# taz.de -- Mehrsprachliche Bildung: Sprache und Macht
       
       > Die Romanautorin Olga Grjasnowa hat ein Plädoyer für die Anerkennung von
       > Mehrsprachigkeit vorgelegt. Es verläuft jenseits weniger
       > Prestigesprachen.
       
 (IMG) Bild: Eine bilinguale Kita: es gibt zu wenig staatlich geförderte Plätze
       
       Dass Mehrsprachigkeit eine Ressource ist, darüber sind sich wohl die
       meisten einig. Im multilingualen Europa wird das Sprachenlernen mit dem
       Ziel gefördert, dass sich jede*r neben der Erstsprache in zwei weiteren
       Sprachen verständigen kann. Bildungsbürgerliche Eltern bemühen sich für
       ihre Zöglinge um Plätze in [1][bilingualen Kindergärten und Schulen]. Nur
       leider gibt es davon viel zu wenige, zumindest solche, die staatlich
       gefördert werden.
       
       „Der monolinguale Habitus der multilingualen Schule“ (I. Gogolin) wurde
       schon vor über einem Vierteljahrhundert diagnostiziert und obwohl sich
       seither einiges bewegt hat, etwa Deutschlands klares Bekenntnis, ein
       Einwanderungsland zu sein, hat die grundsätzliche Orientierung des
       Bildungswesens an der Einsprachigkeit und das gleichzeitige Desinteresse an
       mehrsprachiger Kompetenz heute noch Gültigkeit.
       
       Dazu kommt eine defizitäre Wahrnehmung von Mehrsprachigkeit: Nicht alle
       Sprachen sind gleichermaßen wertgeschätzt und erwünscht.
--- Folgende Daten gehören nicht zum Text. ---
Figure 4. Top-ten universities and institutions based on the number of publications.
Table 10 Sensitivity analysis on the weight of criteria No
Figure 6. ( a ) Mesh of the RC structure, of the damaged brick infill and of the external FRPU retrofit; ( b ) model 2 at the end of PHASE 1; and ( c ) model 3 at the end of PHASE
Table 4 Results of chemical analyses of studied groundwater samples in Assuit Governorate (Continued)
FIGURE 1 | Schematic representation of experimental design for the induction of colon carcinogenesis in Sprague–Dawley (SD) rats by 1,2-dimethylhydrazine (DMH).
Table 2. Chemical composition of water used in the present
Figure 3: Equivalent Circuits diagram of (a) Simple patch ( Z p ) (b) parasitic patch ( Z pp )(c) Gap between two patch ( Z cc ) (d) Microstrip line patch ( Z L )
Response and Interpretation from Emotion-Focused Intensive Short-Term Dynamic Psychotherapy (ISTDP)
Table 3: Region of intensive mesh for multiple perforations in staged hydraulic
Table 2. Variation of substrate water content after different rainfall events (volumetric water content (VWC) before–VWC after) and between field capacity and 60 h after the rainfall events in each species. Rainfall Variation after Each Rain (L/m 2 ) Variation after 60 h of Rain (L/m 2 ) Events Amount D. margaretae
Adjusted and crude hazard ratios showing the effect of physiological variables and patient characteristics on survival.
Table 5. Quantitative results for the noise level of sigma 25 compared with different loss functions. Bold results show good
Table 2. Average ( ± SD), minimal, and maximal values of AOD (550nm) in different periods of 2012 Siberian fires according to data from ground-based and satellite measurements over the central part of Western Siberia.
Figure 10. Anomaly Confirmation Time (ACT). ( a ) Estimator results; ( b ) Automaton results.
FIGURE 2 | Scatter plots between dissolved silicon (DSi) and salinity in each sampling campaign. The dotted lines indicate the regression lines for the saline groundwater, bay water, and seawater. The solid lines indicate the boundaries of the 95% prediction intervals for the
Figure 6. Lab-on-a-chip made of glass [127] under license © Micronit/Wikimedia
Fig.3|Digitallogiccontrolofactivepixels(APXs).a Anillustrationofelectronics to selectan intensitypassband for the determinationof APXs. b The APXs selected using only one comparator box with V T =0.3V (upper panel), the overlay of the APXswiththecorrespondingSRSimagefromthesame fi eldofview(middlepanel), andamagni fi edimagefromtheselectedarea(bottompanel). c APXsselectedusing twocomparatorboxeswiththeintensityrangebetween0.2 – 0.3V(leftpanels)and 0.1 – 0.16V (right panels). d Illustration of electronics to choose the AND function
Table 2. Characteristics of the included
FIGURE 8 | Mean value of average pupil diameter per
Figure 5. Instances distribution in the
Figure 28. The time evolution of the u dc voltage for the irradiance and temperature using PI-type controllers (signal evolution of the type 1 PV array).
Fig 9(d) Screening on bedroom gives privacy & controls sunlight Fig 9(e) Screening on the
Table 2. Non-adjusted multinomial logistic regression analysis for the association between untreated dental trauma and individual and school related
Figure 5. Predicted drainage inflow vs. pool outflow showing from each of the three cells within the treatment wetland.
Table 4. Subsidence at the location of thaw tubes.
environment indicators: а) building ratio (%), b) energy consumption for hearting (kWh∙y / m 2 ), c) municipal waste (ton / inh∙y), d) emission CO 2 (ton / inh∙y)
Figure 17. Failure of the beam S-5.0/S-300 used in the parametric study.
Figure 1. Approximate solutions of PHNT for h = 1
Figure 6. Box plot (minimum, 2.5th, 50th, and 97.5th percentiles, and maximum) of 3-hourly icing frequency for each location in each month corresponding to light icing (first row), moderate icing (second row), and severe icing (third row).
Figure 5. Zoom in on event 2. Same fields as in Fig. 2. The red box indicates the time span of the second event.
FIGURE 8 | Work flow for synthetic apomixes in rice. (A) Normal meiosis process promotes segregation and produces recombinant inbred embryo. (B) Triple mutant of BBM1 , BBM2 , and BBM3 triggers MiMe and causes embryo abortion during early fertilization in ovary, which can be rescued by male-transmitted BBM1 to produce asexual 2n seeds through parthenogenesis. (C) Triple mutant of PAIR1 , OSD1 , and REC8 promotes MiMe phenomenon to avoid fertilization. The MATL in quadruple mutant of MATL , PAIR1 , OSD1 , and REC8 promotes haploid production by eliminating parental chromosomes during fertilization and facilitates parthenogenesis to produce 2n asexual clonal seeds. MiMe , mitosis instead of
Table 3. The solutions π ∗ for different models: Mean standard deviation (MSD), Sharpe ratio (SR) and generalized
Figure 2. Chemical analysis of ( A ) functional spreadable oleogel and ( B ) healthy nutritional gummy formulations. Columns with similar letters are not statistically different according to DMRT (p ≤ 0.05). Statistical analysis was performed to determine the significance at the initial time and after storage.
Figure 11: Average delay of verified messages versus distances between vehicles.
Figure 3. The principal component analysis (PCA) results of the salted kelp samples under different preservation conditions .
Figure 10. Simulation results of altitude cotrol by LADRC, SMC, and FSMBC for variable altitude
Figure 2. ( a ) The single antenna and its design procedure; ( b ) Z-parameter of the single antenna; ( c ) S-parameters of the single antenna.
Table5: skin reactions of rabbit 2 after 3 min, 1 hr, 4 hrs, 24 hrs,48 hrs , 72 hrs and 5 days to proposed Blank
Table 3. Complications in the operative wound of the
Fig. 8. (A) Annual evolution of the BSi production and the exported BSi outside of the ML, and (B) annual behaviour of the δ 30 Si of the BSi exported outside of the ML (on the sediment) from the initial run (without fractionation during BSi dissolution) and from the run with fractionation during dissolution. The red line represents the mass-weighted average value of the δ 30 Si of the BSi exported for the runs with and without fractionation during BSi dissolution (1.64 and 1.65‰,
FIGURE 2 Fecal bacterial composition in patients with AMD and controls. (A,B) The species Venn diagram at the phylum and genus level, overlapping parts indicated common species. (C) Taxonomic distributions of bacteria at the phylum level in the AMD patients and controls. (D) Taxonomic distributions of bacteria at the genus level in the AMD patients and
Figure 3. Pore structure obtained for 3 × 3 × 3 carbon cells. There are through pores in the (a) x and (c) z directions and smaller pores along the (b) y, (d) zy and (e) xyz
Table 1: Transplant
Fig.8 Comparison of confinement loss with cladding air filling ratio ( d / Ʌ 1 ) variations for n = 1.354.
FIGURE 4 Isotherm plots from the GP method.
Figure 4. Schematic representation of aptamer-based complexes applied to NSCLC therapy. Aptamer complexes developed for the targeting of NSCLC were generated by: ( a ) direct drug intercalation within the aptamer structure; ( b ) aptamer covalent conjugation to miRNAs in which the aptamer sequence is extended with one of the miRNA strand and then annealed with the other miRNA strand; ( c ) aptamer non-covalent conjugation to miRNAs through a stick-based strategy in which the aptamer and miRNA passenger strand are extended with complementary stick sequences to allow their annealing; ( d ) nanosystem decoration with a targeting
Die Minorisierung
       des Türkischen oder Arabischen im Vergleich zu Sprachen wie Englisch,
       Französisch oder auch Mandarin verrät uns viel über die Machtbeziehungen
       zwischen verschiedenen Gruppen und Hierarchisierungen von Herkunftsländern.
       
       Womit zwei Kernaussagen des ersten Sachbuchs der erfolgreichen Roman- und
       Bestsellerautorin [2][Olga Grjasnowa] umrissen wären. Grjasnowa legt kein
       per se philosophisches Buch vor, auch wenn sie sich auf Jacques Derrida und
       Judith Butler beruft. Es ist auch kein streng wissenschaftlicher Text, der
       sorgsam sämtliche Forschungsergebnisse zum Thema versammelt, was nicht
       bedeutet, dass die einschlägige Literatur keine Erwähnung findet.
       
       ## Die Macht der Mehrsprachigkeit
       
       Die „Macht der Mehrsprachigkeit“ ist ein Essay, der auch viele persönliche
       Erfahrungen und Beschämungen preisgibt. Wie fühlt es sich an, wenn das
       Sprachförderungskonzept der Regelschule darin besteht, Schüler*innen
       ohne ausreichende Deutschkenntnisse ein bis mehrere Jahre zurückzustufen
       und dabei natürlich selbstredend keine weiteren zielführenden
       Förderungsmaßnahmen anzubieten? Wie ist es, gesagt zu bekommen, dass man in
       Deutsch leider nie ein „sehr gut“ bekommen werde, weil man ja mit leichtem
       Akzent spräche?
       
       Wie verunsichert werden Eltern mehrsprachiger Kinder, wenn ihnen in
       Kindergärten und Schulen gesagt wird, die Kinder hinkten in der
       Sprachentwicklung den monolingualen Kindern hinterher und nicht dazu gesagt
       wird, dass das bei mehrsprachigen Kindern häufig beobachtet wird und eben
       kein Anlass zur Beunruhigung sein muss, weil diese Kinder zwei oder mehr
       Sprachsysteme gleichzeitig erwerben.
       
       Diese Beispiele verleihen der „Macht der Mehrsprachigkeit“ ein ganz
       besonderes Gewicht. Denn den Leser*innen nachvollziehbar und nachfühlbar
       zu machen, was es bedeutet, immer wieder Diskriminierungen einstecken zu
       müssen, weil in den Bildungsinstitutionen und in der Mehrheitsgesellschaft
       ein überwiegend uninformierter Umgang mit dem Thema Mehrsprachigkeit und
       Spracherwerb vorherrschen, erzeugt eine besondere Schubkraft.
       
       ## Gesellschaftlicher Wandel
       
       Theoretische Einsichten und Forschungsergebnisse, die seit Jahrzehnten
       vorliegen, scheinen allein nicht auszureichen, um einen gesellschaftlichen
       Wandel zu bewirken.
       
       Grjasnowas Essay ist ein leidenschaftliches Plädoyer dafür,
       Mehrsprachigkeit, nicht einige Prestige-Sprachen, endlich umfassend als
       Ressource anzuerkennen und diese Wertschätzung konsequent in den
       Bildungsinstitutionen umzusetzen.